● **Assignment A**: According to the excerpt on the Rouse trial, who served as Norman Birkett's junior?
● **Assignment B**: Reproduce everything in the excerpt on the Rouse trial from "What is it?" down to "amateur detective? ---No.".
(Document excerpt)
Barbie Doll Moon Landing Super Flop

Invented Achieved

In the light of rapid advances in technology, and the nature of disputes on technical matters which are likely to come before the Court with increased frequency, the question arises – is it now time to review afresh the fundamentals which have guided the operation of the List to this day?

In 1931 Norman Birkett KC prosecuted the case of R v A A Rouse. [4] His junior was Richard Elwes. Mr Rouse was charged with the murder of a passenger of his car by setting light to it. The defence was that the fire was an accident. On the fifth day of the trial, the defence called an expert witness, Mr Arthur Isaacs. He said that he was an engineer with ‘very vast experience as regards fires in motor cars.’ He confidently advanced the theory that the junction in the fuel line had become loose, in the course of the fire, and not before. The cross-examination of Mr Isaacs by Birkett proceeded with legendary vigour and style:

What is the coefficient of the expansion of brass? --- I beg your pardon.

Did you not catch the question? --- I did not hear you.

What is the coefficient of the expansion of brass? --- I am afraid I cannot answer that question off hand.

What is it? If you do not know, say so. What is the coefficient of the expansion of brass? What do I mean by that term? --- You want to know, what is the expansion of the metal under heat?

I asked you: What is the coefficient of the expansion of brass? Do you know what it means? --- Put that way, probably I do not.

You are an engineer? --- I dare say I am.

Let me understand what you are. You are not a doctor? --- No.

Not a crime investigator? --- No.

Nor an amateur detective? ---No.

But an engineer? ---Yes

What is the coefficient of the expansion of brass? You do not know? – No; not put that way.
(End Document excerpt)
(Source information)
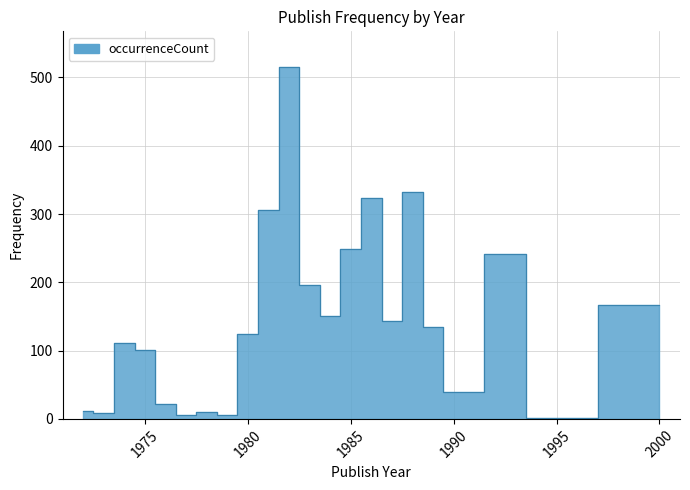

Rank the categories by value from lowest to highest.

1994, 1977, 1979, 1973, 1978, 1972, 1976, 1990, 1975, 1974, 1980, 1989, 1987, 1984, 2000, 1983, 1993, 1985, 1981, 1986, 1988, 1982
(End Source information)
(Source information)
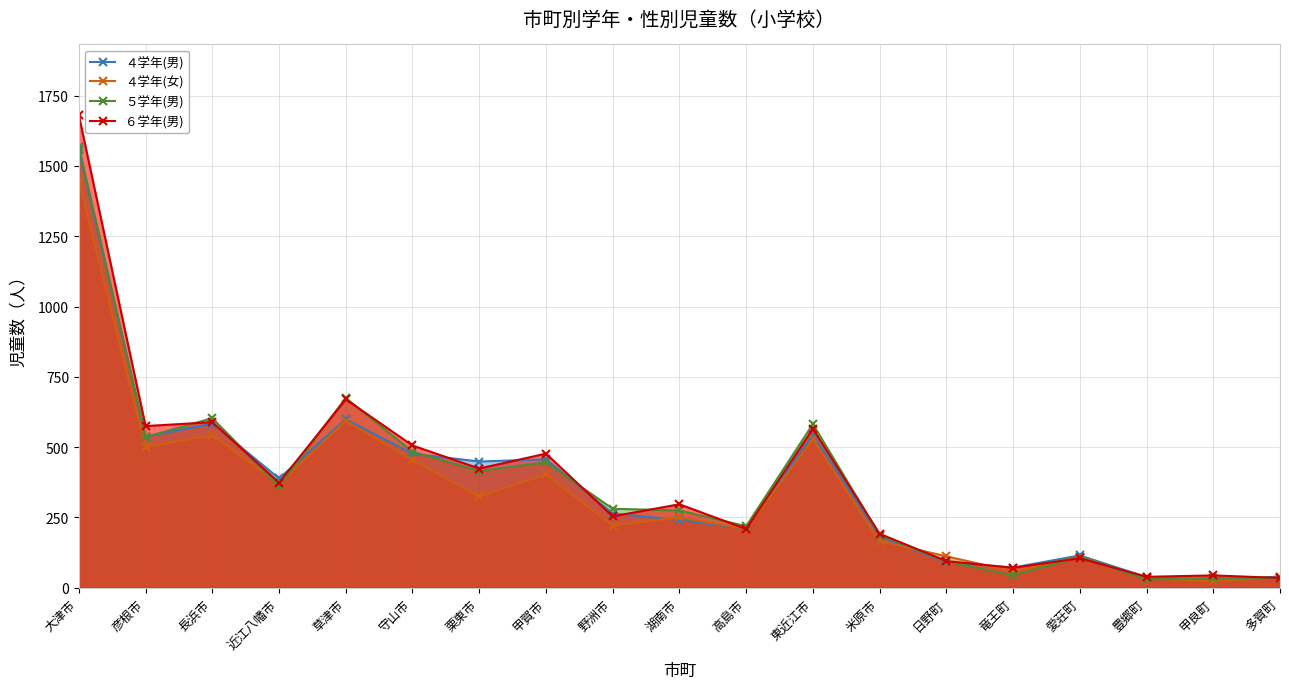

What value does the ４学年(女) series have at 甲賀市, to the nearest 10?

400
(End Source information)
● **Written solution A**: Richard Elwes

● **Written solution B**:
What is it? If you do not know, say so. What is the coefficient of the expansion of brass? What do I mean by that term? --- You want to know, what is the expansion of the metal under heat?

I asked you: What is the coefficient of the expansion of brass? Do you know what it means? --- Put that way, probably I do not.

You are an engineer? --- I dare say I am.

Let me understand what you are. You are not a doctor? --- No.

Not a crime investigator? --- No.

Nor an amateur detective? ---No.